Alors, quoi ? Les réceptions, buffets et autres font partie de ces situations de nomadisme alimentaire, où la consommation alimentaire est déportée dans des lieux inadaptés, pour lesquels la solution de facilité réside dans le jetable. C’est vrai pour ces occasions de buffets, comme ça l’est pour les MacDo, kebabs et autres take away, les food trucks ou les restaurants scolaires : ces formes de restauration sont toutes génératrices de volumes importants de déchets. Et les pistes ne sont pas légion pour les y réduire : soit on adapte la production, soit on adapte la consommation, donc le consommateur.

Côté consommateur, j’aurais pu emporter à Paris et à Mulhouse mon kit de repas ZD (assiette, couverts, verre) et le sortir au moment de passer aux pince-fesses. Pourquoi ne l’ai-je pas fait ? Etourderie ? Timidité ? Cap culturel à franchir encore ? Peur du regard des autres ? Sans doute un peu de tout cela. Peut-on imaginer une invitation – programme de colloque, qui, en plus d’indiquer comment y venir sans voiture, demanderait d’y apporter ses couverts ?

Militer pour que ces événements gagnent en cohérence

En fait, si l’on veut éviter de culpabiliser encore le consommateur, ne faudrait-il pas  agir du côté des producteurs et militer pour que ces événements gagnent en cohérence ? Le colloque de Mulhouse portait sur les énergies renouvelables, une thématique écolo majeure.

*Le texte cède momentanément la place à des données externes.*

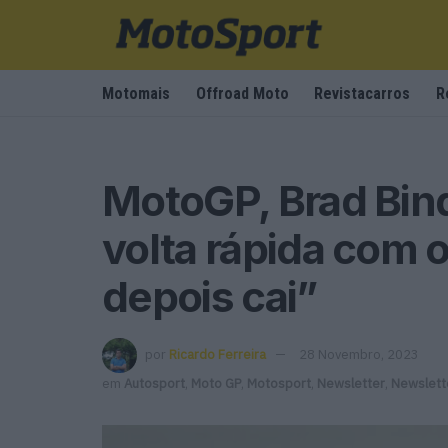
Motomais
Offroad Moto
Revistacarros
R
MotoGP, Brad Bind
volta rápida com 
depois cai”
por
Ricardo Ferreira
28 Novembro, 2023
em
Autosport
,
Moto GP
,
Motosport
,
Newsletter
,
Newslett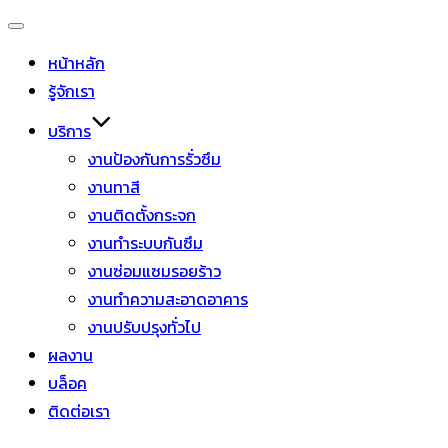
หน้าหลัก
รู้จักเรา
บริการ
งานป้องกันการรั่วซึม
งานทาสี
งานติดตั้งกระจก
งานทำระบบกันซึม
งานซ่อมแซมรอยร้าว
งานทำความสะอาดอาคาร
งานปรับปรุงทั่วไป
ผลงาน
บล็อค
ติดต่อเรา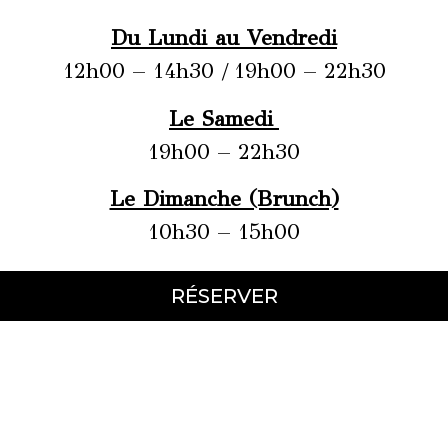
Du Lundi au Vendredi
12h00 – 14h30 / 19h00 – 22h30
Le Samedi
19h00 – 22h30
Le Dimanche (Brunch)
10h30 – 15h00
RÉSERVER
LES SITES DU GROUPE
Ekin
Ekin Frites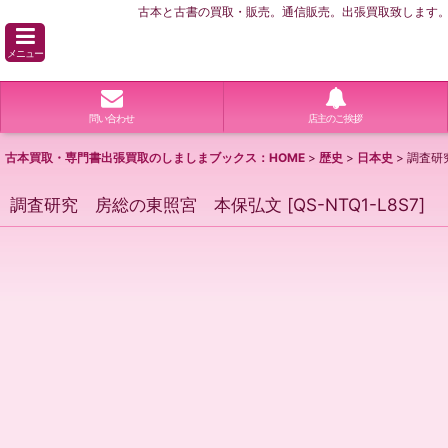
古本と古書の買取・販売。通信販売。出張買取致します。横
メニュー
問い合わせ
店主のご挨拶
古本買取・専門書出張買取のしましまブックス：HOME
>
歴史
>
日本史
>
調査研
調査研究 房総の東照宮 本保弘文
[
QS-NTQ1-L8S7
]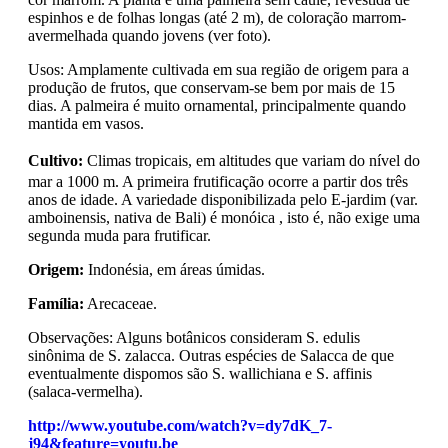
espinhos e de folhas longas (até 2 m), de coloração marrom-
avermelhada quando jovens (ver foto).
Usos: Amplamente cultivada em sua região de origem para a
produção de frutos, que conservam-se bem por mais de 15
dias. A palmeira é muito ornamental, principalmente quando
mantida em vasos.
Cultivo:
Climas tropicais, em altitudes que variam do nível do
mar a 1000 m. A primeira frutificação ocorre a partir dos três
anos de idade. A variedade disponibilizada pelo E-jardim (var.
amboinensis, nativa de Bali) é monóica , isto é, não exige uma
segunda muda para frutificar.
Origem:
Indonésia, em áreas úmidas.
Família:
Arecaceae.
Observações: Alguns botânicos consideram S. edulis
sinônima de S. zalacca. Outras espécies de Salacca de que
eventualmente dispomos são S. wallichiana e S. affinis
(salaca-vermelha).
http://www.youtube.com/watch?v=dy7dK_7-
j94&feature=youtu.be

Est-il si utopique d’espérer que ses organisateurs, partenaires et financeurs approfondissent cette cohérence, en affichant clairement que les déchets sont énergivores et que donc les réduire, en imposant de la vaisselle réutilisable et/ou un repas assis, contribue aussi à la résolution de la crise énergétique et climatique ?

Soyons réalistes, demandons l’impossible.